Utilizando el lenguaje empleado por Stephanie Savell, del Costs of War Project, en su trabajo sobre lo que el proyecto denomina «muertes de guerra indirectas», los migrantes como el adolescente sirio ahogado que buscaba una educación en Europa podrían considerarse muertes de guerra «doblemente no contabilizadas» porque no murieron en combate y, como en su caso y otros similares, sus cuerpos no se recuperarán de las profundidades del Mediterráneo.
Cuando vemos historias como la suya, creo que todos deberíamos profundizar en nuestro cuestionamiento de lo sucedido, en parte volviendo sobre los pasos de esos emigrantes hasta donde empezaron e intentando imaginar por qué partieron en viajes tan arduos y peligrosos.
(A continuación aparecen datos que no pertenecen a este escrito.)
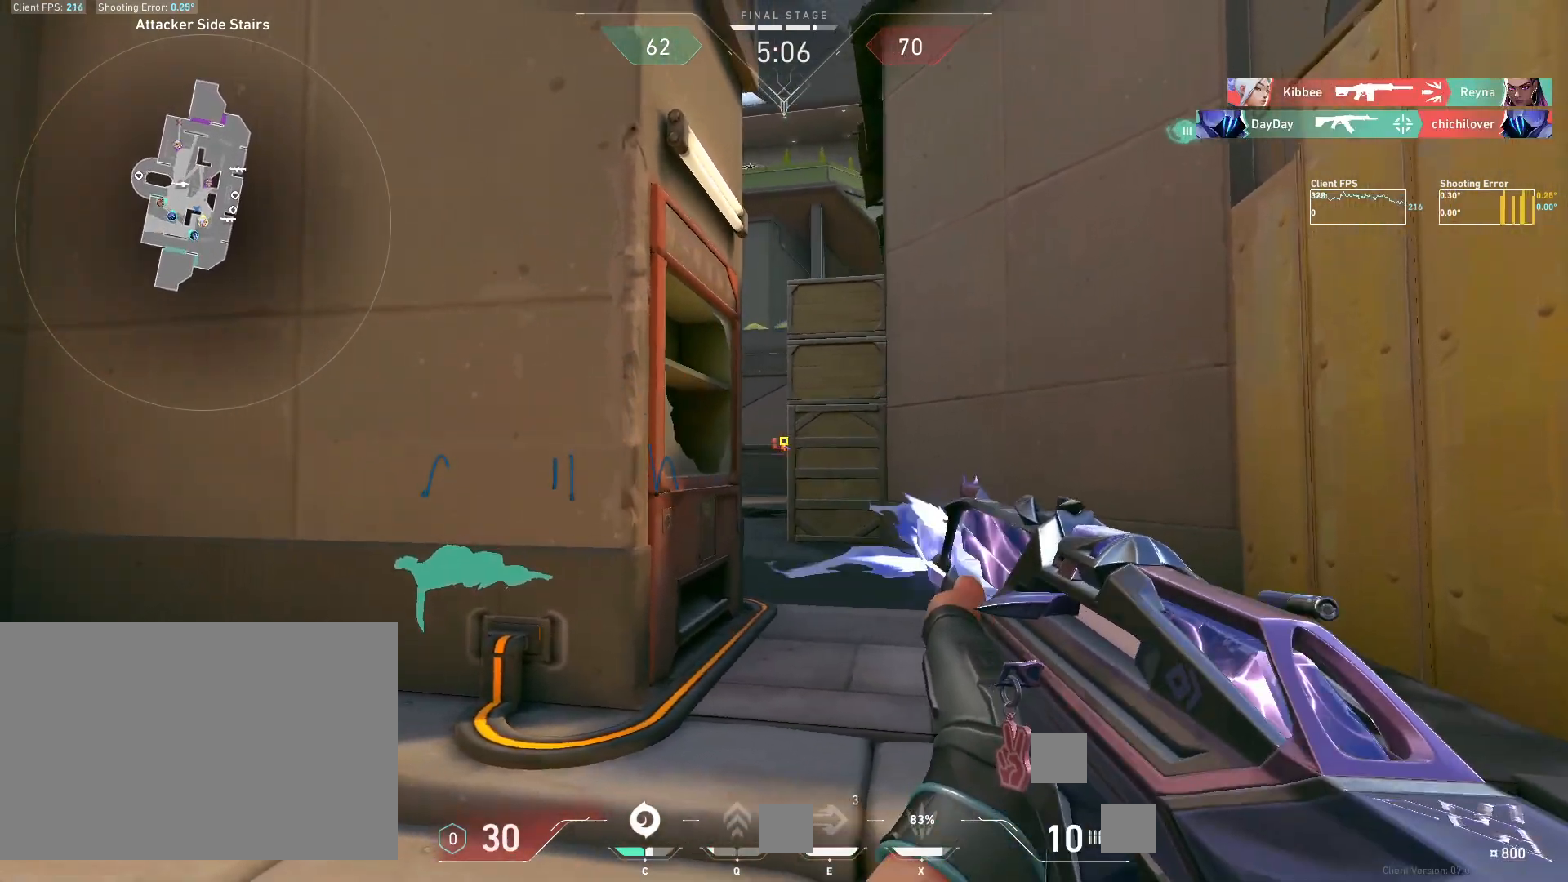
{"keys": ["a"], "mouse": [], "events": [[33, "d", "down"], [50, "mouse_left", "up"], [267, "d", "up"], [483, "a", "down"]]}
Empecemos por las economías asoladas por la guerra en países donde millones de personas encuentran escasas esperanzas del tipo de vida decente que usted o yo probablemente damos por sentado, como tener un trabajo, un hogar, asistencia sanitaria y seguridad frente a la violencia armada.
Apuesto a que, si se hacen más preguntas, esos emigrantes empezarán a parecerles no sólo más fáciles de relacionar, sino como los verdaderos aventureros de este planeta, y no esos multimillonarios que pagaron 250.000 dólares cada uno por lo que incluso yo podría haberles dicho que era una posibilidad improbable de llegar al fondo del océano con vida.